## About this task
Each entry below should be given again exactly; the pictures stay out.
[Source data]
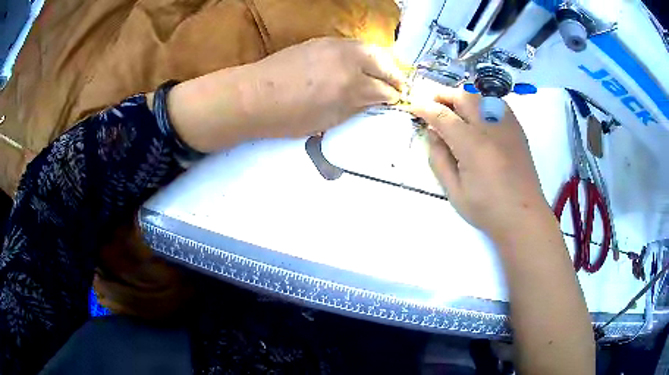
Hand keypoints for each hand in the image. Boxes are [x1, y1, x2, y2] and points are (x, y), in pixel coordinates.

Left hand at [166, 37, 404, 151]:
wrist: (254, 95)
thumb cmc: (288, 117)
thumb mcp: (327, 121)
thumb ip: (355, 108)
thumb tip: (374, 100)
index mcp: (350, 86)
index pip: (384, 90)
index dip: (393, 98)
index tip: (396, 102)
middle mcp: (348, 61)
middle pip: (384, 63)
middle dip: (395, 76)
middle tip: (397, 87)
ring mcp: (335, 46)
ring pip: (371, 49)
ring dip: (383, 61)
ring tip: (385, 73)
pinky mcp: (323, 40)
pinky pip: (353, 44)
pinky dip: (365, 54)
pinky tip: (363, 63)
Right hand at [410, 91, 550, 239]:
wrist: (524, 216)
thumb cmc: (487, 210)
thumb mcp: (454, 192)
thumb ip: (439, 159)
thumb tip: (432, 132)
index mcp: (472, 146)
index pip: (443, 115)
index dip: (425, 108)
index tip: (413, 106)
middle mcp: (490, 128)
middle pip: (463, 96)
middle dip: (442, 95)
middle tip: (431, 104)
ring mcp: (507, 126)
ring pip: (480, 96)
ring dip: (461, 97)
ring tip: (452, 109)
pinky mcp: (517, 129)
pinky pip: (496, 103)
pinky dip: (481, 102)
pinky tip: (477, 116)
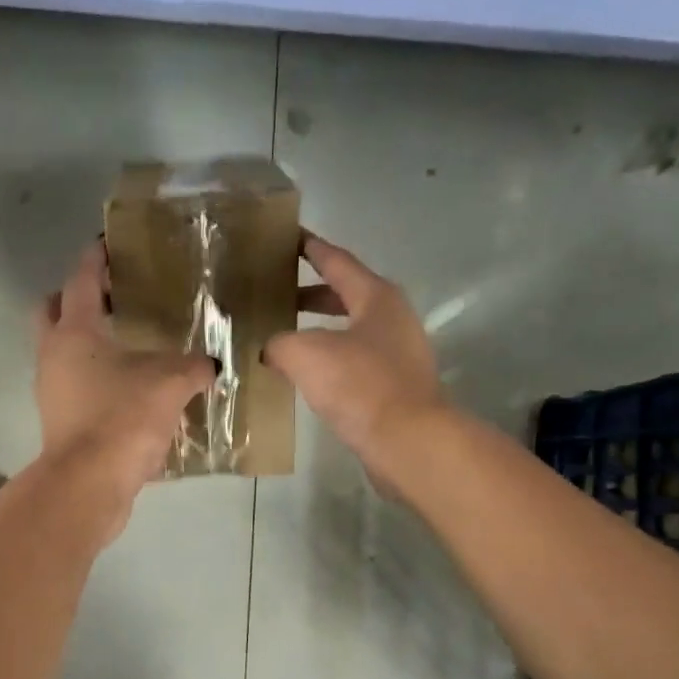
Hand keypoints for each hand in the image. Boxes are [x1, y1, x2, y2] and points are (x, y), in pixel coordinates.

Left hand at [34, 241, 214, 532]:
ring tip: (129, 343)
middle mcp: (54, 354)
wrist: (88, 485)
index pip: (82, 280)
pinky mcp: (60, 420)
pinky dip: (96, 377)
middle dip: (77, 298)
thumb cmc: (122, 418)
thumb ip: (193, 367)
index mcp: (75, 332)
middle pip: (53, 310)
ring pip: (63, 350)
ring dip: (88, 341)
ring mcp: (52, 390)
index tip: (109, 242)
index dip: (97, 258)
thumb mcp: (170, 384)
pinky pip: (75, 385)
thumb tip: (209, 365)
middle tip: (114, 297)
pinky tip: (130, 387)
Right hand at [263, 231, 445, 486]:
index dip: (310, 248)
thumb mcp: (305, 354)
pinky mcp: (394, 386)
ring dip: (317, 330)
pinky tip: (304, 374)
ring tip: (282, 335)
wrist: (407, 440)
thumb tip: (271, 350)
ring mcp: (397, 353)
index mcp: (376, 297)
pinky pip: (353, 361)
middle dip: (309, 294)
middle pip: (345, 295)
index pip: (337, 261)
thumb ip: (279, 343)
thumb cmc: (359, 384)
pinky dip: (327, 359)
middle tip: (274, 292)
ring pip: (348, 330)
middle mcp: (392, 318)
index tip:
[/Source data]
## Result of this task
Hand keypoints for each hand in the image. Boxes are [x1, y1, x2, y2] and points are (x, y), in pixel coordinates.

Left hand at [166, 37, 404, 151]:
wrist: (254, 95)
thumb cmc: (288, 117)
thumb mcp: (327, 121)
thumb ip: (355, 108)
thumb tip: (374, 100)
index mcp: (350, 86)
index pip: (384, 90)
index dip: (393, 98)
index tip: (396, 102)
middle mcp: (348, 61)
middle pip: (384, 63)
middle dip: (395, 76)
middle tip: (397, 87)
ring mcp: (335, 46)
ring pip: (371, 49)
ring dip: (383, 61)
ring tip: (385, 73)
pinky mcp: (323, 40)
pinky pip: (353, 44)
pinky dip: (365, 54)
pinky tip: (363, 63)
Right hand at [410, 91, 550, 239]:
wrist: (524, 216)
thumb cmc: (487, 210)
thumb mcp: (454, 192)
thumb ip: (439, 159)
thumb tip: (432, 132)
index mcp: (472, 146)
index pip: (443, 115)
index dip: (425, 108)
index tip: (413, 106)
middle mcp: (490, 128)
middle pip: (463, 96)
middle dip: (442, 95)
middle tip: (431, 104)
ring mcp: (507, 126)
ring pip: (480, 96)
ring dip: (461, 97)
ring tip: (452, 109)
pinky mcp: (517, 129)
pinky pip: (496, 103)
pinky dip: (481, 102)
pinky tip: (477, 116)
Hand keypoints for each hand in the image. Boxes are [x1, y1, x2, y2] and points are (x, y), in pixel coordinates.

Left hand at [34, 241, 214, 532]:
ring tip: (129, 343)
middle mcp: (54, 354)
wrist: (88, 485)
index pip: (82, 280)
pinky mcp: (60, 420)
pinky dip: (96, 377)
middle dip: (77, 298)
thumb cmc: (122, 418)
thumb ip: (193, 367)
index mcp: (75, 332)
middle pip: (53, 310)
ring pip: (63, 350)
ring dip: (88, 341)
ring mcp: (52, 390)
index tip: (109, 242)
index dip: (97, 258)
thumb mcp: (170, 384)
pinky pip: (75, 385)
thumb tip: (209, 365)
middle tip: (114, 297)
pinky tip: (130, 387)
Right hand at [263, 231, 445, 486]:
index dip: (310, 248)
thumb mcp: (305, 354)
pinky mcp: (394, 386)
ring dip: (317, 330)
pinky tip: (304, 374)
ring tip: (282, 335)
wrist: (407, 440)
thumb tip: (271, 350)
ring mcp: (397, 353)
index mcp: (376, 297)
pinky pip: (353, 361)
middle dip: (309, 294)
middle pip: (345, 295)
index pip: (337, 261)
thumb ip: (279, 343)
thumb cmc: (359, 384)
pinky dip: (327, 359)
middle tip: (274, 292)
ring pip: (348, 330)
middle mcp: (392, 318)
index tip:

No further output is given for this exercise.